**Task requirements**.
Return the data below line for line, with every character left unchanged.

══ Record excerpts

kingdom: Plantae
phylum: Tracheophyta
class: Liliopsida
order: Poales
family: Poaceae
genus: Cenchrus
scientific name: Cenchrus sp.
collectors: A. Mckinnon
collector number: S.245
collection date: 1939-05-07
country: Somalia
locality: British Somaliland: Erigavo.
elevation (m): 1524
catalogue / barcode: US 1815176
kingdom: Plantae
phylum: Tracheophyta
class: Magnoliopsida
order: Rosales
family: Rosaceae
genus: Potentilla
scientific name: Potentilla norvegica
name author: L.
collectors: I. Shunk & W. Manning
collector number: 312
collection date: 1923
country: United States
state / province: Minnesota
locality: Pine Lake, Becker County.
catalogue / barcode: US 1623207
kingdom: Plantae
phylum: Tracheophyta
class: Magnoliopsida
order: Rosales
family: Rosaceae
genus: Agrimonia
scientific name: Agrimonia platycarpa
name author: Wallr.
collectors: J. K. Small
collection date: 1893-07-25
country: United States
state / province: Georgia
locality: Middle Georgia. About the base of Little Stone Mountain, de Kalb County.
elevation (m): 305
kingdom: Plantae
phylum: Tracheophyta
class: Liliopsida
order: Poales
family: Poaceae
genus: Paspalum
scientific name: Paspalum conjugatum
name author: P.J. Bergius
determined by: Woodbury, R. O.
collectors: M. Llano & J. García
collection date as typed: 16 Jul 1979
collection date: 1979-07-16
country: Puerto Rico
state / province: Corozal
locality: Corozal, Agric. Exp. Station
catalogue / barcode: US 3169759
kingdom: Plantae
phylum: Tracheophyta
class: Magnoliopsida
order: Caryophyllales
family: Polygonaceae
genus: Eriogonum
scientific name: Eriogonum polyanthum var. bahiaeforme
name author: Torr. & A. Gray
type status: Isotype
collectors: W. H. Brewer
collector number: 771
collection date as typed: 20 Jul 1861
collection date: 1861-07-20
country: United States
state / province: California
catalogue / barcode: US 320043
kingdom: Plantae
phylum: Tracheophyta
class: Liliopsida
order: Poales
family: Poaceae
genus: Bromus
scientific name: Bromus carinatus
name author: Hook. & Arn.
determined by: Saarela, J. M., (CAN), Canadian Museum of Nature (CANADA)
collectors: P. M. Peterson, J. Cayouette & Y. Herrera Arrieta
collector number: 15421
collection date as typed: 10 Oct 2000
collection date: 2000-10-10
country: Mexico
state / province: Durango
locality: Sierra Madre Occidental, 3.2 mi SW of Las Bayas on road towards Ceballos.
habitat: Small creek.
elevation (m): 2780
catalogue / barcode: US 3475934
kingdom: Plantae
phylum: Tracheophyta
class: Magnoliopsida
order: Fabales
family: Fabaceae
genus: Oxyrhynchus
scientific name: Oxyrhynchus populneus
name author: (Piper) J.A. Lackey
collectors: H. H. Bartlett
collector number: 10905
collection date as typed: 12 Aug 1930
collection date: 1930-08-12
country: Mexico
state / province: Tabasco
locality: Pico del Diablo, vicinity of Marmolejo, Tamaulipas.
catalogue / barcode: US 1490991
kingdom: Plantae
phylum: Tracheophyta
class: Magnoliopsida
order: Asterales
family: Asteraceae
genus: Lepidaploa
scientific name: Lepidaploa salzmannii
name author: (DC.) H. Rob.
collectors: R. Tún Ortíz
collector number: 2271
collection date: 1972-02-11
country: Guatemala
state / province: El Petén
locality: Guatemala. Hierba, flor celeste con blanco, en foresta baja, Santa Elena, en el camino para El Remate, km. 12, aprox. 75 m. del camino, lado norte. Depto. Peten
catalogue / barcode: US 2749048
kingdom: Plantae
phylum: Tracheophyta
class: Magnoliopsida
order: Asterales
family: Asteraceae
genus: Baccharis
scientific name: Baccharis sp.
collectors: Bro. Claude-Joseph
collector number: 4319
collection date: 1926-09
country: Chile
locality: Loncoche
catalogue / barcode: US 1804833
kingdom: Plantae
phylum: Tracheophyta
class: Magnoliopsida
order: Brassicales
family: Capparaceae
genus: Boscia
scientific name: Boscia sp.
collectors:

════

**Task result**.
kingdom: Plantae
phylum: Tracheophyta
class: Liliopsida
order: Poales
family: Poaceae
genus: Cenchrus
scientific name: Cenchrus sp.
collectors: A. Mckinnon
collector number: S.245
collection date: 1939-05-07
country: Somalia
locality: British Somaliland: Erigavo.
elevation (m): 1524
catalogue / barcode: US 1815176
kingdom: Plantae
phylum: Tracheophyta
class: Magnoliopsida
order: Rosales
family: Rosaceae
genus: Potentilla
scientific name: Potentilla norvegica
name author: L.
collectors: I. Shunk & W. Manning
collector number: 312
collection date: 1923
country: United States
state / province: Minnesota
locality: Pine Lake, Becker County.
catalogue / barcode: US 1623207
kingdom: Plantae
phylum: Tracheophyta
class: Magnoliopsida
order: Rosales
family: Rosaceae
genus: Agrimonia
scientific name: Agrimonia platycarpa
name author: Wallr.
collectors: J. K. Small
collection date: 1893-07-25
country: United States
state / province: Georgia
locality: Middle Georgia. About the base of Little Stone Mountain, de Kalb County.
elevation (m): 305
kingdom: Plantae
phylum: Tracheophyta
class: Liliopsida
order: Poales
family: Poaceae
genus: Paspalum
scientific name: Paspalum conjugatum
name author: P.J. Bergius
determined by: Woodbury, R. O.
collectors: M. Llano & J. García
collection date as typed: 16 Jul 1979
collection date: 1979-07-16
country: Puerto Rico
state / province: Corozal
locality: Corozal, Agric. Exp. Station
catalogue / barcode: US 3169759
kingdom: Plantae
phylum: Tracheophyta
class: Magnoliopsida
order: Caryophyllales
family: Polygonaceae
genus: Eriogonum
scientific name: Eriogonum polyanthum var. bahiaeforme
name author: Torr. & A. Gray
type status: Isotype
collectors: W. H. Brewer
collector number: 771
collection date as typed: 20 Jul 1861
collection date: 1861-07-20
country: United States
state / province: California
catalogue / barcode: US 320043
kingdom: Plantae
phylum: Tracheophyta
class: Liliopsida
order: Poales
family: Poaceae
genus: Bromus
scientific name: Bromus carinatus
name author: Hook. & Arn.
determined by: Saarela, J. M., (CAN), Canadian Museum of Nature (CANADA)
collectors: P. M. Peterson, J. Cayouette & Y. Herrera Arrieta
collector number: 15421
collection date as typed: 10 Oct 2000
collection date: 2000-10-10
country: Mexico
state / province: Durango
locality: Sierra Madre Occidental, 3.2 mi SW of Las Bayas on road towards Ceballos.
habitat: Small creek.
elevation (m): 2780
catalogue / barcode: US 3475934
kingdom: Plantae
phylum: Tracheophyta
class: Magnoliopsida
order: Fabales
family: Fabaceae
genus: Oxyrhynchus
scientific name: Oxyrhynchus populneus
name author: (Piper) J.A. Lackey
collectors: H. H. Bartlett
collector number: 10905
collection date as typed: 12 Aug 1930
collection date: 1930-08-12
country: Mexico
state / province: Tabasco
locality: Pico del Diablo, vicinity of Marmolejo, Tamaulipas.
catalogue / barcode: US 1490991
kingdom: Plantae
phylum: Tracheophyta
class: Magnoliopsida
order: Asterales
family: Asteraceae
genus: Lepidaploa
scientific name: Lepidaploa salzmannii
name author: (DC.) H. Rob.
collectors: R. Tún Ortíz
collector number: 2271
collection date: 1972-02-11
country: Guatemala
state / province: El Petén
locality: Guatemala. Hierba, flor celeste con blanco, en foresta baja, Santa Elena, en el camino para El Remate, km. 12, aprox. 75 m. del camino, lado norte. Depto. Peten
catalogue / barcode: US 2749048
kingdom: Plantae
phylum: Tracheophyta
class: Magnoliopsida
order: Asterales
family: Asteraceae
genus: Baccharis
scientific name: Baccharis sp.
collectors: Bro. Claude-Joseph
collector number: 4319
collection date: 1926-09
country: Chile
locality: Loncoche
catalogue / barcode: US 1804833
kingdom: Plantae
phylum: Tracheophyta
class: Magnoliopsida
order: Brassicales
family: Capparaceae
genus: Boscia
scientific name: Boscia sp.
collectors:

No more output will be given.